Return, without pictures, the lines from the start of the data through the one that contains "#471, start: Oct 10 -> Oct 17".

Material to process below:

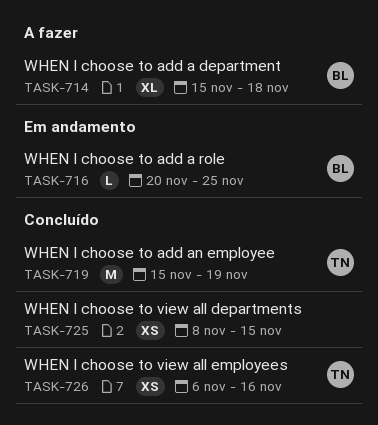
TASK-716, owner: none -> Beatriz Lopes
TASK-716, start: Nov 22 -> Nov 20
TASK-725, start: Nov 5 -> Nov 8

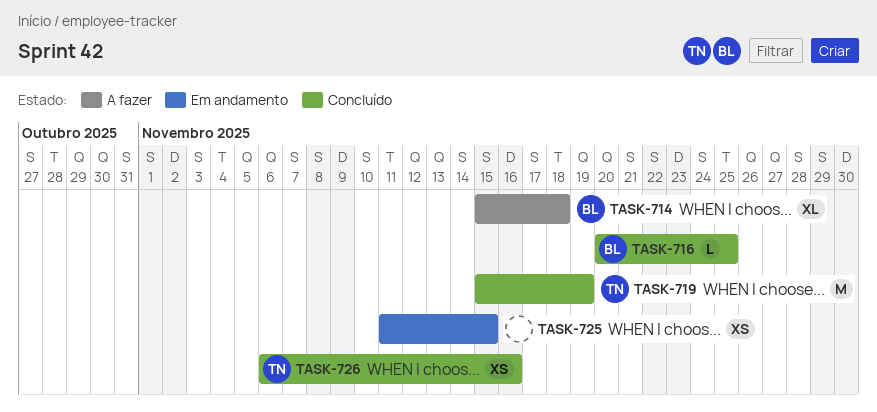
TASK-716, status: Em andamento -> Concluído
TASK-725, status: Concluído -> Em andamento
TASK-725, start: Nov 8 -> Nov 11

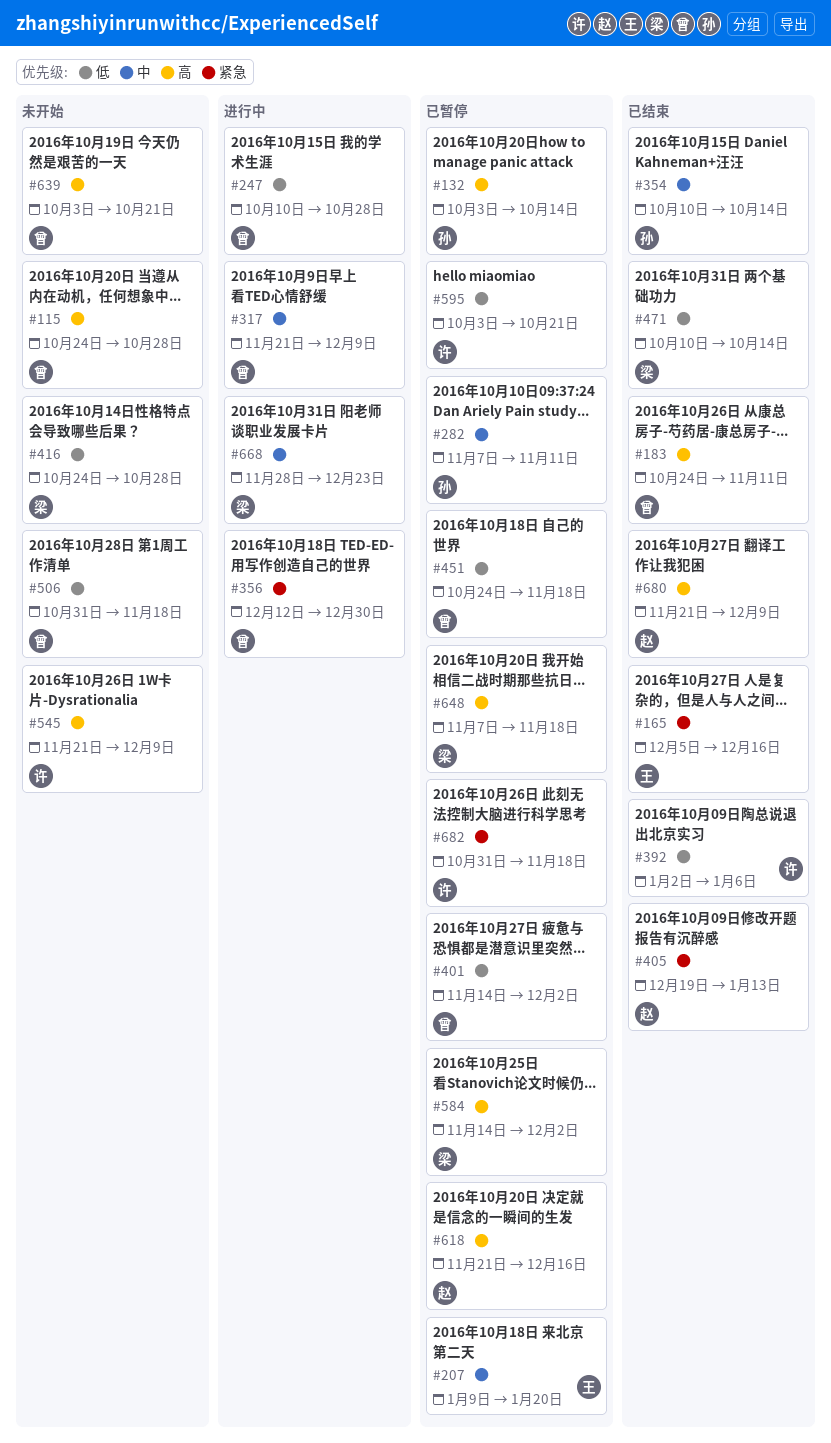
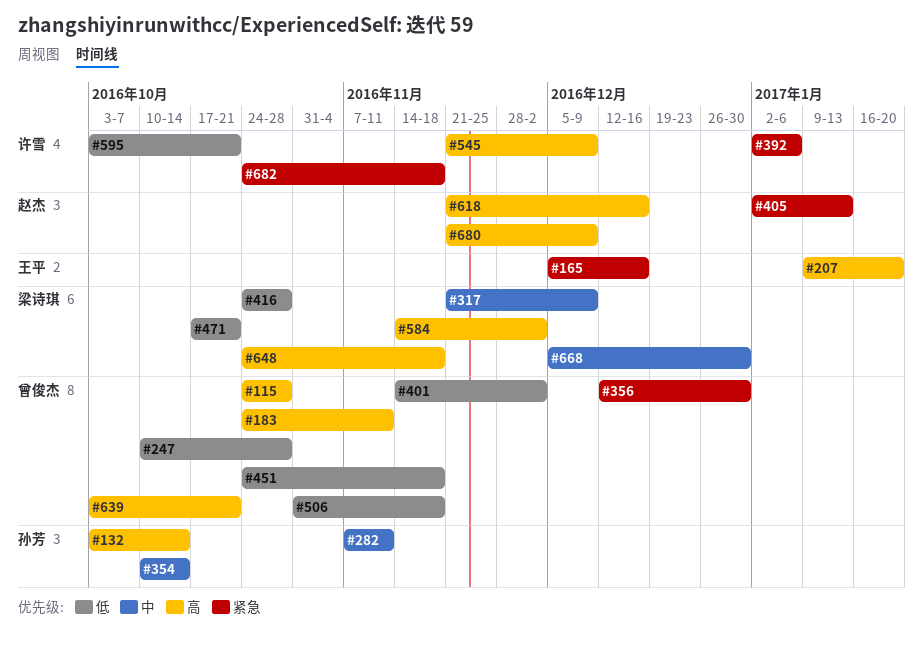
#207, priority: 中 -> 高
#317, owner: 曾俊杰 -> 梁诗琪
#392, priority: 低 -> 紧急
#405, start: Dec 19 -> Jan 2
#471, start: Oct 10 -> Oct 17
#471, due: Oct 14 -> Oct 21
#648, start: Nov 7 -> Oct 24
#668, start: Nov 28 -> Dec 5
#668, due: Dec 23 -> Dec 30
#682, start: Oct 31 -> Oct 24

End of Material to process.

▶ _Your solution_
TASK-716, owner: none -> Beatriz Lopes
TASK-716, start: Nov 22 -> Nov 20
TASK-725, start: Nov 5 -> Nov 8

TASK-716, status: Em andamento -> Concluído
TASK-725, status: Concluído -> Em andamento
TASK-725, start: Nov 8 -> Nov 11

#207, priority: 中 -> 高
#317, owner: 曾俊杰 -> 梁诗琪
#392, priority: 低 -> 紧急
#405, start: Dec 19 -> Jan 2
#471, start: Oct 10 -> Oct 17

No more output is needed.